Start of Block

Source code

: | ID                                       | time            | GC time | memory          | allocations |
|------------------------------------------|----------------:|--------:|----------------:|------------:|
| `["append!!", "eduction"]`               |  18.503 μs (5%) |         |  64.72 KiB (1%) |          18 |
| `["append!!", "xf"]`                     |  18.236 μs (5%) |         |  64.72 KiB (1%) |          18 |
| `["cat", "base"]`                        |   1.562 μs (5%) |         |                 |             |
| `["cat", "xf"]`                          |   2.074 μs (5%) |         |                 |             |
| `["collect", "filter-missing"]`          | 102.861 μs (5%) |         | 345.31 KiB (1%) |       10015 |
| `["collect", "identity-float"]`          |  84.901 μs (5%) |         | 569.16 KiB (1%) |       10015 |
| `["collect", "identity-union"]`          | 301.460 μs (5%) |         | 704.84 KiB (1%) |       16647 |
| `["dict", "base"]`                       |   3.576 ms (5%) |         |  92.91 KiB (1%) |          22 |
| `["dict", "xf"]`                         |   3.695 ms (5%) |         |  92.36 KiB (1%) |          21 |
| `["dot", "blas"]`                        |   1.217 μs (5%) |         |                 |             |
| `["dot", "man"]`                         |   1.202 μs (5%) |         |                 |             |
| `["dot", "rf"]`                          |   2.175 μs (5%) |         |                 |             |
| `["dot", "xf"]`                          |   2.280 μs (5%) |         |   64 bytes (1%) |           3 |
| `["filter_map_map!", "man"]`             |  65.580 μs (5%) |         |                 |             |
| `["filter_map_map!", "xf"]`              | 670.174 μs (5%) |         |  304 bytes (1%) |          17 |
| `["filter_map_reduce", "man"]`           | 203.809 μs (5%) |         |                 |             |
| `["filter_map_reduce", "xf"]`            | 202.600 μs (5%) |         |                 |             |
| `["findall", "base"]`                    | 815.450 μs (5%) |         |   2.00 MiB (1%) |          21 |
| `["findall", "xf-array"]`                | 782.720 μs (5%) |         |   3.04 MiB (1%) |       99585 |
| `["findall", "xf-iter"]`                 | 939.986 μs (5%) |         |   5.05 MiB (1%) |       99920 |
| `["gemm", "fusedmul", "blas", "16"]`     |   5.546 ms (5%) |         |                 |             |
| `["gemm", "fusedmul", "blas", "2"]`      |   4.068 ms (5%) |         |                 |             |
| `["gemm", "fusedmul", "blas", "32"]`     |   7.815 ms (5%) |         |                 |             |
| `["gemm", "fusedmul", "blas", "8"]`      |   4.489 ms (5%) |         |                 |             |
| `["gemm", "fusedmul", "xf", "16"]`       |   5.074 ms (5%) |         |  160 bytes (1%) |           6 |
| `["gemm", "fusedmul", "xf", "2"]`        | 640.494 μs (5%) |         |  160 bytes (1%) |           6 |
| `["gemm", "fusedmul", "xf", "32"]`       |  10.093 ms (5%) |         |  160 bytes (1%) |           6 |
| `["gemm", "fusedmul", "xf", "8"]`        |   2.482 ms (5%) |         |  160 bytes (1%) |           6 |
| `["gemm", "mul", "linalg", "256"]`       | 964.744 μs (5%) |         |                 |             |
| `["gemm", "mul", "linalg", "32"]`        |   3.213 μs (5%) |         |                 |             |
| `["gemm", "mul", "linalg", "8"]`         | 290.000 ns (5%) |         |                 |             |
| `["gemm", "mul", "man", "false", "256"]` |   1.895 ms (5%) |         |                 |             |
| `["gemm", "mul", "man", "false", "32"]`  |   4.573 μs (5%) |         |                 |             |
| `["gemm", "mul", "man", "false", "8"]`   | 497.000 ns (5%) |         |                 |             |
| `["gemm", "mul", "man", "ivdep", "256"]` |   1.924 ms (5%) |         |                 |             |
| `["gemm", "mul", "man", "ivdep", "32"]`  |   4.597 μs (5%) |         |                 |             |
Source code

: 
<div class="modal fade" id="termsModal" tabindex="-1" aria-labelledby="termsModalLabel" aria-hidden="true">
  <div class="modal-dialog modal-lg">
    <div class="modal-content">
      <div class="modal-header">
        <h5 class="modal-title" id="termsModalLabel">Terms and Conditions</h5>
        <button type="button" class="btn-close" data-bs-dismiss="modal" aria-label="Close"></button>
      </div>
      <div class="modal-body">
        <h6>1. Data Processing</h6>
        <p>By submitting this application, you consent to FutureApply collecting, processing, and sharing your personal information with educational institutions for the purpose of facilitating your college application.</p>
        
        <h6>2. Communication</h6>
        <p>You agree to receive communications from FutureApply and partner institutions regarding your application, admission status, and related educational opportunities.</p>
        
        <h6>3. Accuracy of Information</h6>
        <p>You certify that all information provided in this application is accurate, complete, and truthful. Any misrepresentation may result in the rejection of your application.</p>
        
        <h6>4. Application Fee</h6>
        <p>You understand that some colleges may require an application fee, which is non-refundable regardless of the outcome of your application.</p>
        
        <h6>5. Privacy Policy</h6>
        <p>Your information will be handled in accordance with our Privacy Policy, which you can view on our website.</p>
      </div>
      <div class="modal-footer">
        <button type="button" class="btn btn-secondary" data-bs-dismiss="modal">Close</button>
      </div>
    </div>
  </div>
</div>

End of Block

● TASK: Taking the listing above, write all of it out exactly.

● PROBLEM SOLUTION:
Source code

: | ID                                       | time            | GC time | memory          | allocations |
|------------------------------------------|----------------:|--------:|----------------:|------------:|
| `["append!!", "eduction"]`               |  18.503 μs (5%) |         |  64.72 KiB (1%) |          18 |
| `["append!!", "xf"]`                     |  18.236 μs (5%) |         |  64.72 KiB (1%) |          18 |
| `["cat", "base"]`                        |   1.562 μs (5%) |         |                 |             |
| `["cat", "xf"]`                          |   2.074 μs (5%) |         |                 |             |
| `["collect", "filter-missing"]`          | 102.861 μs (5%) |         | 345.31 KiB (1%) |       10015 |
| `["collect", "identity-float"]`          |  84.901 μs (5%) |         | 569.16 KiB (1%) |       10015 |
| `["collect", "identity-union"]`          | 301.460 μs (5%) |         | 704.84 KiB (1%) |       16647 |
| `["dict", "base"]`                       |   3.576 ms (5%) |         |  92.91 KiB (1%) |          22 |
| `["dict", "xf"]`                         |   3.695 ms (5%) |         |  92.36 KiB (1%) |          21 |
| `["dot", "blas"]`                        |   1.217 μs (5%) |         |                 |             |
| `["dot", "man"]`                         |   1.202 μs (5%) |         |                 |             |
| `["dot", "rf"]`                          |   2.175 μs (5%) |         |                 |             |
| `["dot", "xf"]`                          |   2.280 μs (5%) |         |   64 bytes (1%) |           3 |
| `["filter_map_map!", "man"]`             |  65.580 μs (5%) |         |                 |             |
| `["filter_map_map!", "xf"]`              | 670.174 μs (5%) |         |  304 bytes (1%) |          17 |
| `["filter_map_reduce", "man"]`           | 203.809 μs (5%) |         |                 |             |
| `["filter_map_reduce", "xf"]`            | 202.600 μs (5%) |         |                 |             |
| `["findall", "base"]`                    | 815.450 μs (5%) |         |   2.00 MiB (1%) |          21 |
| `["findall", "xf-array"]`                | 782.720 μs (5%) |         |   3.04 MiB (1%) |       99585 |
| `["findall", "xf-iter"]`                 | 939.986 μs (5%) |         |   5.05 MiB (1%) |       99920 |
| `["gemm", "fusedmul", "blas", "16"]`     |   5.546 ms (5%) |         |                 |             |
| `["gemm", "fusedmul", "blas", "2"]`      |   4.068 ms (5%) |         |                 |             |
| `["gemm", "fusedmul", "blas", "32"]`     |   7.815 ms (5%) |         |                 |             |
| `["gemm", "fusedmul", "blas", "8"]`      |   4.489 ms (5%) |         |                 |             |
| `["gemm", "fusedmul", "xf", "16"]`       |   5.074 ms (5%) |         |  160 bytes (1%) |           6 |
| `["gemm", "fusedmul", "xf", "2"]`        | 640.494 μs (5%) |         |  160 bytes (1%) |           6 |
| `["gemm", "fusedmul", "xf", "32"]`       |  10.093 ms (5%) |         |  160 bytes (1%) |           6 |
| `["gemm", "fusedmul", "xf", "8"]`        |   2.482 ms (5%) |         |  160 bytes (1%) |           6 |
| `["gemm", "mul", "linalg", "256"]`       | 964.744 μs (5%) |         |                 |             |
| `["gemm", "mul", "linalg", "32"]`        |   3.213 μs (5%) |         |                 |             |
| `["gemm", "mul", "linalg", "8"]`         | 290.000 ns (5%) |         |                 |             |
| `["gemm", "mul", "man", "false", "256"]` |   1.895 ms (5%) |         |                 |             |
| `["gemm", "mul", "man", "false", "32"]`  |   4.573 μs (5%) |         |                 |             |
| `["gemm", "mul", "man", "false", "8"]`   | 497.000 ns (5%) |         |                 |             |
| `["gemm", "mul", "man", "ivdep", "256"]` |   1.924 ms (5%) |         |                 |             |
| `["gemm", "mul", "man", "ivdep", "32"]`  |   4.597 μs (5%) |         |                 |             |
Source code

: 
<div class="modal fade" id="termsModal" tabindex="-1" aria-labelledby="termsModalLabel" aria-hidden="true">
  <div class="modal-dialog modal-lg">
    <div class="modal-content">
      <div class="modal-header">
        <h5 class="modal-title" id="termsModalLabel">Terms and Conditions</h5>
        <button type="button" class="btn-close" data-bs-dismiss="modal" aria-label="Close"></button>
      </div>
      <div class="modal-body">
        <h6>1. Data Processing</h6>
        <p>By submitting this application, you consent to FutureApply collecting, processing, and sharing your personal information with educational institutions for the purpose of facilitating your college application.</p>
        
        <h6>2. Communication</h6>
        <p>You agree to receive communications from FutureApply and partner institutions regarding your application, admission status, and related educational opportunities.</p>
        
        <h6>3. Accuracy of Information</h6>
        <p>You certify that all information provided in this application is accurate, complete, and truthful. Any misrepresentation may result in the rejection of your application.</p>
        
        <h6>4. Application Fee</h6>
        <p>You understand that some colleges may require an application fee, which is non-refundable regardless of the outcome of your application.</p>
        
        <h6>5. Privacy Policy</h6>
        <p>Your information will be handled in accordance with our Privacy Policy, which you can view on our website.</p>
      </div>
      <div class="modal-footer">
        <button type="button" class="btn btn-secondary" data-bs-dismiss="modal">Close</button>
      </div>
    </div>
  </div>
</div>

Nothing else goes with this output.